### Directions for this task
Scan the entries for the word "microwave". Every line that has it should be copied.

### Supplied material
::::::::
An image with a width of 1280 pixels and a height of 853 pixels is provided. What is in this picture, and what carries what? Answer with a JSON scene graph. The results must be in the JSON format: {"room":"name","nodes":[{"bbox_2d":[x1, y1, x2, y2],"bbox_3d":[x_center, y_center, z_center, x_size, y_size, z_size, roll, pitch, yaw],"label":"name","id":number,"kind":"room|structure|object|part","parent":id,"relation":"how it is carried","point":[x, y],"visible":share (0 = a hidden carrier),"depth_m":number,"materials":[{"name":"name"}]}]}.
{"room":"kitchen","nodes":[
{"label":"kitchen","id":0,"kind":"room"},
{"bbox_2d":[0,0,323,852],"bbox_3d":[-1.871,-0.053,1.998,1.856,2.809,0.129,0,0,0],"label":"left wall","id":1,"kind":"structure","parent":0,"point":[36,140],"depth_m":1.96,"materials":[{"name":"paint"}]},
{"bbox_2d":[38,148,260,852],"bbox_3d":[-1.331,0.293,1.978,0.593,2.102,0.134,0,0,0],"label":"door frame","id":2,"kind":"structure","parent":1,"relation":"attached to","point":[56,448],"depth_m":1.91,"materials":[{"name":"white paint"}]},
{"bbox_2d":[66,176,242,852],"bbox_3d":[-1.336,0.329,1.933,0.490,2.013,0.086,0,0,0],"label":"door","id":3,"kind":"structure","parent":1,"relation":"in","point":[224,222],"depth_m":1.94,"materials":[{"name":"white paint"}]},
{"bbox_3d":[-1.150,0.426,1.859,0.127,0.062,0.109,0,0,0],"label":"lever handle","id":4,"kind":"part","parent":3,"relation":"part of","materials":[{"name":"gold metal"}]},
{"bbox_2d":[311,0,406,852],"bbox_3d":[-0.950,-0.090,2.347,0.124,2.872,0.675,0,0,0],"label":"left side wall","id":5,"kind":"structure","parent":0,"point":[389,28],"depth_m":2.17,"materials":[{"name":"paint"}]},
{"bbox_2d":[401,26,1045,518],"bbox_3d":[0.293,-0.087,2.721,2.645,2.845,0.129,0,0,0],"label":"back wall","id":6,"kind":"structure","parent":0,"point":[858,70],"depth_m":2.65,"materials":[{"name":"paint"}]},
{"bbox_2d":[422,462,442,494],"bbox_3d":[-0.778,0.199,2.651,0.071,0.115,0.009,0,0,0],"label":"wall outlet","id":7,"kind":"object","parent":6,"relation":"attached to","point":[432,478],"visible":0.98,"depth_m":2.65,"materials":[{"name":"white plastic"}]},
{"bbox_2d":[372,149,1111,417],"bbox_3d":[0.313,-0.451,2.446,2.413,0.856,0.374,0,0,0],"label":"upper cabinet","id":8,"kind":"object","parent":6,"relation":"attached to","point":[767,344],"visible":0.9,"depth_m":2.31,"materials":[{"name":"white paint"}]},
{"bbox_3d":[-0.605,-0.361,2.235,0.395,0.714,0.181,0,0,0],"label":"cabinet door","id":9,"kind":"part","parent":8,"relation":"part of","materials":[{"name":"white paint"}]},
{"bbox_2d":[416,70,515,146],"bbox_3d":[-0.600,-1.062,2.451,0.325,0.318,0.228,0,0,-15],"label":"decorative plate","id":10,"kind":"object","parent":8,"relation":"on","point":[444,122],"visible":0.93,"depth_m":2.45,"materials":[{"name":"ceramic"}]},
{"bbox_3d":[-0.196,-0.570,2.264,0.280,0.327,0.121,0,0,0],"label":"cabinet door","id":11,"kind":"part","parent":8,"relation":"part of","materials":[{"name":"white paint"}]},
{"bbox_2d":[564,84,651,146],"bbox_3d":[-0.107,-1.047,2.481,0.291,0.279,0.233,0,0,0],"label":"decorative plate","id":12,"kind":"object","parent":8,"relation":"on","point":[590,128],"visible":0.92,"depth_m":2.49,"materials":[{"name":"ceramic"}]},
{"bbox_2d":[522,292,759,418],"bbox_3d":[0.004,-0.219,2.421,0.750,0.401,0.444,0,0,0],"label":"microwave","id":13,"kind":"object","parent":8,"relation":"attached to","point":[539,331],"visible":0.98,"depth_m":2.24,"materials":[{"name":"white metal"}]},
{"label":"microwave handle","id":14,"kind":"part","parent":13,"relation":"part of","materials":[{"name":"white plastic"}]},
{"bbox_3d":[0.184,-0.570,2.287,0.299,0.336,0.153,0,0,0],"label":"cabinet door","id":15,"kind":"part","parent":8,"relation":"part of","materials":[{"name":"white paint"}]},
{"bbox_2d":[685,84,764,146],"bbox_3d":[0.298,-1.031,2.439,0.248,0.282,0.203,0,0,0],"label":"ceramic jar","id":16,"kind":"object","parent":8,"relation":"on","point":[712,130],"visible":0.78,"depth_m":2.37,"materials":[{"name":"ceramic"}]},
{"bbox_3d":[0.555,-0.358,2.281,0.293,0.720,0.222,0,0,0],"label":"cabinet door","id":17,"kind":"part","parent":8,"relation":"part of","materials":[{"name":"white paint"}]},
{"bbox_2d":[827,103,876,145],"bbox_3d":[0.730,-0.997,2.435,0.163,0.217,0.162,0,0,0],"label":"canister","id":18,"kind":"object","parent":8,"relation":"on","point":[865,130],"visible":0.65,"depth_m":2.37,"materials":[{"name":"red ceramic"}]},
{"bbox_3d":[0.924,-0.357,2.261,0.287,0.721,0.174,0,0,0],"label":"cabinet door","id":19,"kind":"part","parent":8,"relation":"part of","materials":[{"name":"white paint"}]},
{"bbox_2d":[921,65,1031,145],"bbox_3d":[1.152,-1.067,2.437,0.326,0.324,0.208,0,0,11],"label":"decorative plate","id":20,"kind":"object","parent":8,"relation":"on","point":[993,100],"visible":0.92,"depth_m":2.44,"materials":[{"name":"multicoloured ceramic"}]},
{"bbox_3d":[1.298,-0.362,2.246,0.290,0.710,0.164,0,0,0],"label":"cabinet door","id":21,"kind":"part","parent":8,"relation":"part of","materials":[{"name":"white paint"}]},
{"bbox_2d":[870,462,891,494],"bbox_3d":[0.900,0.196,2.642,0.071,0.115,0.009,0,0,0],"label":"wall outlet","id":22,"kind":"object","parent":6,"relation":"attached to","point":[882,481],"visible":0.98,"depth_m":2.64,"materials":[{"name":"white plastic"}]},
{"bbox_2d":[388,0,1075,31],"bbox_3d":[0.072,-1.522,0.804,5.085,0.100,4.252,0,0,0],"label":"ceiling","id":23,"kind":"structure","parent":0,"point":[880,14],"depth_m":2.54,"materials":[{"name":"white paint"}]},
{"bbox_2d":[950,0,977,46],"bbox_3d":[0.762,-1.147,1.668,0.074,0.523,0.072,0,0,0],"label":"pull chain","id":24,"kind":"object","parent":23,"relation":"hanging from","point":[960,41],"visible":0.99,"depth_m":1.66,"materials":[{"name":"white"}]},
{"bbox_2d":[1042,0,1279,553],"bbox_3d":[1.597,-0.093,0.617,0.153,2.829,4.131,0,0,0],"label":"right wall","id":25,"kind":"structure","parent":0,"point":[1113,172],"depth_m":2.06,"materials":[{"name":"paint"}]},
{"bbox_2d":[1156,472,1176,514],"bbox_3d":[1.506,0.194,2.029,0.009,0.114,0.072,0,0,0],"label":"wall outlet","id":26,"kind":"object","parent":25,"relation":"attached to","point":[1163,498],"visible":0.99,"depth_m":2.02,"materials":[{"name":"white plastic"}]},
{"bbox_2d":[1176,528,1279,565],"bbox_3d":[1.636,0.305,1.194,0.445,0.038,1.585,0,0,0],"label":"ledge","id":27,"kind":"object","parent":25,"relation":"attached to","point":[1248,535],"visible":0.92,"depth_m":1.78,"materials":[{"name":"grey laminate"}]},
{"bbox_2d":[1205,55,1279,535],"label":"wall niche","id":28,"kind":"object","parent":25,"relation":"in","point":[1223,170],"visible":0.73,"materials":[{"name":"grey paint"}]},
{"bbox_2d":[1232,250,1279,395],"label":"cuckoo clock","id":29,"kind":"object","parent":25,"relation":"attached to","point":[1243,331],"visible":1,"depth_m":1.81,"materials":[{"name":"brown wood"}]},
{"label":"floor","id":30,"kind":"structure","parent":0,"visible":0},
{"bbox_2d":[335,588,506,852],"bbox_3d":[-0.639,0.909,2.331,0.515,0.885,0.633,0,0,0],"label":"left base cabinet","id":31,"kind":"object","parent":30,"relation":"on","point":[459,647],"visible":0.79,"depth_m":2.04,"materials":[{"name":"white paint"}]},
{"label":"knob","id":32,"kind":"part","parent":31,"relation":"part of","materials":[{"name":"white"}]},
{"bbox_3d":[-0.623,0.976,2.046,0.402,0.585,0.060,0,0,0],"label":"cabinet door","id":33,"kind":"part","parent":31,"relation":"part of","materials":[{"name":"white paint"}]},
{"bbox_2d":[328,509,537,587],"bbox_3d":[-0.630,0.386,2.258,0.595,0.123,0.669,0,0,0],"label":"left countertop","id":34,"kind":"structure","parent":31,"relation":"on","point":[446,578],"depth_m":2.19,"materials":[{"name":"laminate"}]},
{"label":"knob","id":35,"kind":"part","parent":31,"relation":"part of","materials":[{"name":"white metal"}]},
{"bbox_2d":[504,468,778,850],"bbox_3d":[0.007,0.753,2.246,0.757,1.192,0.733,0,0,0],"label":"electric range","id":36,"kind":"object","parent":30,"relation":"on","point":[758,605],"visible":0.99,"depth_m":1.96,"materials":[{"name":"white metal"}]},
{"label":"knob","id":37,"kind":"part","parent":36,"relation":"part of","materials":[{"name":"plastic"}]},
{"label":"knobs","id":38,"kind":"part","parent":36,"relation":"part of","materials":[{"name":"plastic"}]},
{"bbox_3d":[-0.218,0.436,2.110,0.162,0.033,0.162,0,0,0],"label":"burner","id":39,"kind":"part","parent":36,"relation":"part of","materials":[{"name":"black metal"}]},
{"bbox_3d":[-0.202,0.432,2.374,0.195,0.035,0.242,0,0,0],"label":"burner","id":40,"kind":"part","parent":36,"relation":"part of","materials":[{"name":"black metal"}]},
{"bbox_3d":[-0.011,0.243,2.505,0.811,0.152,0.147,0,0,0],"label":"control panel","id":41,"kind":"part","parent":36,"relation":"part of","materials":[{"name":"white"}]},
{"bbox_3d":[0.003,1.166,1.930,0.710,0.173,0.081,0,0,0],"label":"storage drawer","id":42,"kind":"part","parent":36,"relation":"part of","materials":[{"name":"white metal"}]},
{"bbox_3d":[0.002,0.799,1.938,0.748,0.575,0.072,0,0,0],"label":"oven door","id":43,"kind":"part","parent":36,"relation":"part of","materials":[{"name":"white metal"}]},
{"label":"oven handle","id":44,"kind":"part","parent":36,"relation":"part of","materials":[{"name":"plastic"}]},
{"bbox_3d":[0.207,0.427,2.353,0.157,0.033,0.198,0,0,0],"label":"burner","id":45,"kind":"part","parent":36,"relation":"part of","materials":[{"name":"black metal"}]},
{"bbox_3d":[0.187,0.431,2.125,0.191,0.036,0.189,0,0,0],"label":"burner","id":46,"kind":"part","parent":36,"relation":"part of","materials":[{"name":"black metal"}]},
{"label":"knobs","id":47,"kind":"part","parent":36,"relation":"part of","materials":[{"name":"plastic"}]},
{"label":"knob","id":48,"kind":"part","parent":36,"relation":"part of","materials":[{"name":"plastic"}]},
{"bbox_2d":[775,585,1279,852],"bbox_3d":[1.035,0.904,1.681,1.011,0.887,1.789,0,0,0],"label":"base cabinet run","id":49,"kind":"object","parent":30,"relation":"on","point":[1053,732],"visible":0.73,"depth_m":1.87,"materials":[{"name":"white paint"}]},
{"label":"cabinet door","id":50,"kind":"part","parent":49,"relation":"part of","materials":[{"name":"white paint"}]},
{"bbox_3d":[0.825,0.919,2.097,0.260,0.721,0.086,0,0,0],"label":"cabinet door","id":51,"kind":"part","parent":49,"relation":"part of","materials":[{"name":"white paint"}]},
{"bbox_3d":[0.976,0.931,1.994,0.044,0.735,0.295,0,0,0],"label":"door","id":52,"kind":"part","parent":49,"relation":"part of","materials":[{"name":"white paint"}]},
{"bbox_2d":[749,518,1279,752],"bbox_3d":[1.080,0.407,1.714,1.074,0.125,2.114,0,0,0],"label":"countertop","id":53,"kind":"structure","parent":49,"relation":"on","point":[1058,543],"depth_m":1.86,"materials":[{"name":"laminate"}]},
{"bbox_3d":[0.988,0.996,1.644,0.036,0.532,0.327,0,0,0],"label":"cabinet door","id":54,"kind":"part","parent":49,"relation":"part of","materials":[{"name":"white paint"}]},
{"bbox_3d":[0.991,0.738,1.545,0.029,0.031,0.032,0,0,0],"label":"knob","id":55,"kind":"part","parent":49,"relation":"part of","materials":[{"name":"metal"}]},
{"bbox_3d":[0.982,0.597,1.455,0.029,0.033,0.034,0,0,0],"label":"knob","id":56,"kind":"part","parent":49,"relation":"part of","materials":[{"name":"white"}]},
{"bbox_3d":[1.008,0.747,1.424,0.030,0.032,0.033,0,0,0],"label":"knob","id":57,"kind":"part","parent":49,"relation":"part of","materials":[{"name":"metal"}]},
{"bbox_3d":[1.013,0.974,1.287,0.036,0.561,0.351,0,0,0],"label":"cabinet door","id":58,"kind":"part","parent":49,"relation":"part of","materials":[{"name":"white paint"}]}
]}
::::::::
### Answer space
{"bbox_2d":[522,292,759,418],"bbox_3d":[0.004,-0.219,2.421,0.750,0.401,0.444,0,0,0],"label":"microwave","id":13,"kind":"object","parent":8,"relation":"attached to","point":[539,331],"visible":0.98,"depth_m":2.24,"materials":[{"name":"white metal"}]},
{"label":"microwave handle","id":14,"kind":"part","parent":13,"relation":"part of","materials":[{"name":"white plastic"}]},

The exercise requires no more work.